I've read up on config management/provisioning tools like Ansible and SaltStack. These sound pretty good to me and I intend to use one of the two heavily (Not yet decided which altough I'm leaning towards Ansible). Ideally I want to use on of the two to control all aspects of configuration and command-execution in the system. I.e: from initial bootstrapping, ad-hoc commands, but also when a system-wide exception happens.
To this end it seems that I could use Nagios event handlers (when correctly setup) to in turn execute configured ansible playbooks (or the saltstack equivalant) to try to bring the system back in a correct state.

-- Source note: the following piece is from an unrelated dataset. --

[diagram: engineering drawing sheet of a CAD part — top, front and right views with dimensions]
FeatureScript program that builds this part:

Is this setup often used? Any reasons this would not be a good idea?
I'm asking because it seems logical/convenient to me to have all config under 1 tool (ansible or saltstack), but information on using a combination of Nagios (or similar) and Ansible (or similar) as described seems to be really sparse/non-existent.
It's a reasonable idea, but you have to be VERY careful that your automated actions are precise and accurate.

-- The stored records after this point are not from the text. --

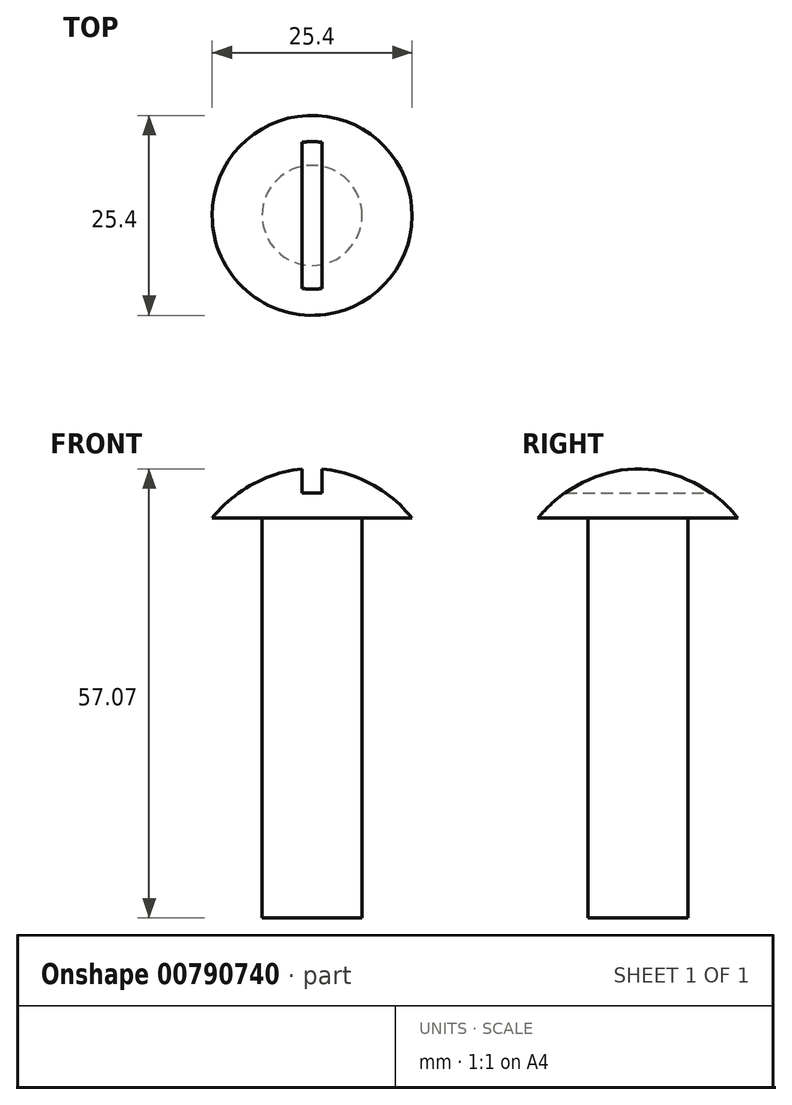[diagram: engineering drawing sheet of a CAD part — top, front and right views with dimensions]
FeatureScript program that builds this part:
annotation { "Feature Type Name" : "Feature", "Feature Type Description" : "" }
export const myFeature = defineFeature(function(context is Context, id is Id, definition is map)
    precondition{}
    {
        {
            var Q0;
            Q0=qCreatedBy(makeId("Front.planeOp"),FACE);
            var sketch = newSketch(context, id + "F0", { "sketchPlane" : qUnion([Q0])});
            skLineSegment(sketch, "E0", {"start": v(0, 0) * mm, "end": v(0, 13.49) * mm, "construction": true});
            skLineSegment(sketch, "E1", {"start": v(0, 0) * mm, "end": v(12.7, 0) * mm});
            skLineSegment(sketch, "E2", {"start": v(0, 0) * mm, "end": v(0, 6.35) * mm});
            skArc(sketch, "E3", {"start": v(12.7, 0) * mm, "mid": v(7.05, 4.58) * mm, "end": v(0, 6.35) * mm});
            skLineSegment(sketch, "E4.bottom", {"start": v(1.27, 3.17) * mm, "end": v(-1.27, 3.17) * mm});
            skLineSegment(sketch, "E4.top", {"start": v(1.27, 9.53) * mm, "end": v(-1.27, 9.53) * mm});
            skLineSegment(sketch, "E4.left", {"start": v(1.27, 3.17) * mm, "end": v(1.27, 9.53) * mm});
            skLineSegment(sketch, "E4.right", {"start": v(-1.27, 3.17) * mm, "end": v(-1.27, 9.53) * mm});
            skPoint(sketch, "E4.middle", {"position": v(0, 6.35) * mm});
            skSolve(sketch);
        }
        {
            var Q0;
            Q0=makeQuery(id+"F0.imprint","IMPRINT",FACE,{"disambiguationData":[TD([[makeQuery(id+"F0.imprint","IMPRINT",EDGE,{"derivedFrom":sQuery(id+"F0.wireOp",EDGE,"E1")}),1.0]])]});
            var Q1;
            Q1=sQuery(id+"F0.wireOp",EDGE,"E2");
            revolve(context, id + "F1", {"surfaceOperationType" : NewSurfaceOperationType.NEW, "entities" : qUnion([Q0]), "axis" : qUnion([Q1]), "revolveType" : RevolveType.FULL});
        }
        {
            var Q0;
            {var subQ8=sQuery(id+"F0.wireOp",EDGE,"E4.top");Q0=makeQuery(id+"F0.imprint","IMPRINT",FACE,{"disambiguationData":[TD([[makeQuery(id+"F0.imprint","IMPRINT",EDGE,{"derivedFrom":subQ8}),1.0]])]});}
            var Q1;
            {var subQ0=sQuery(id+"F0.wireOp",EDGE,"E3");var subQ1=sQuery(id+"F0.wireOp",EDGE,"E2");var subQ2=makeQuery(id+"F0.imprint","INTERSECT",VERTEX,{"derivedFrom":[subQ1,subQ0]});Q1=makeQuery(id+"F0.imprint","IMPRINT",FACE,{"disambiguationData":[TD([[makeQuery(id+"F0.imprint","IMPRINT",EDGE,{"disambiguationData":[TD([[subQ2,1.0]])],"derivedFrom":subQ1}),-1.0]])]});}
            extrude(context, id + "F2", {"entities" : qUnion([Q0, Q1]), "operationType" : NewBodyOperationType.REMOVE, "endBound" : BoundingType.SYMMETRIC, "depth" : 25.4 * mm, "offsetDistance" : 25.4 * mm});
        }
        {
            var Q0;
            Q0=makeQuery(id+"F1.opRevolve","SWEPT_FACE",FACE,{"disambiguationData":[OSD([sQuery(id+"F0.wireOp",EDGE,"E1")])]});
            var sketch = newSketch(context, id + "F3", { "sketchPlane" : qUnion([Q0])});
            skCircle(sketch, "E5", {"center": v(0, 0) * mm, "radius": 6.35 * mm});
            skSolve(sketch);
        }
        {
            var Q0;
            Q0=makeQuery(id+"F3.imprint","IMPRINT",FACE,{"disambiguationData":[TD([[makeQuery(id+"F3.imprint","IMPRINT",EDGE,{"derivedFrom":sQuery(id+"F3.wireOp",EDGE,"E5")}),1.0]])]});
            var Q1;
            Q1=sQuery(id+"F3.wireOp",EDGE,"E5");
            extrude(context, id + "F4", {"entities" : qUnion([Q0]), "surfaceEntities" : qUnion([Q1]), "depth" : 50.8 * mm, "offsetDistance" : 25.4 * mm});
        }
    });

You need to be absolutely sure that the failure state you're experiencing can be resolved with those automated actions to reset it (accurate).
You also need to make damn sure that your actions are totally idempotent, in case something goes wrong, and it triggers the wrong reconfiguration service. (precise).
It's not a bad idea, all together, but the problems surrounding state flap are the ones that'll catch you the quickest. From experience, they even catch me, where I've restarted something automatically, and not been aware that it's stuck (or running, depending on your point of view).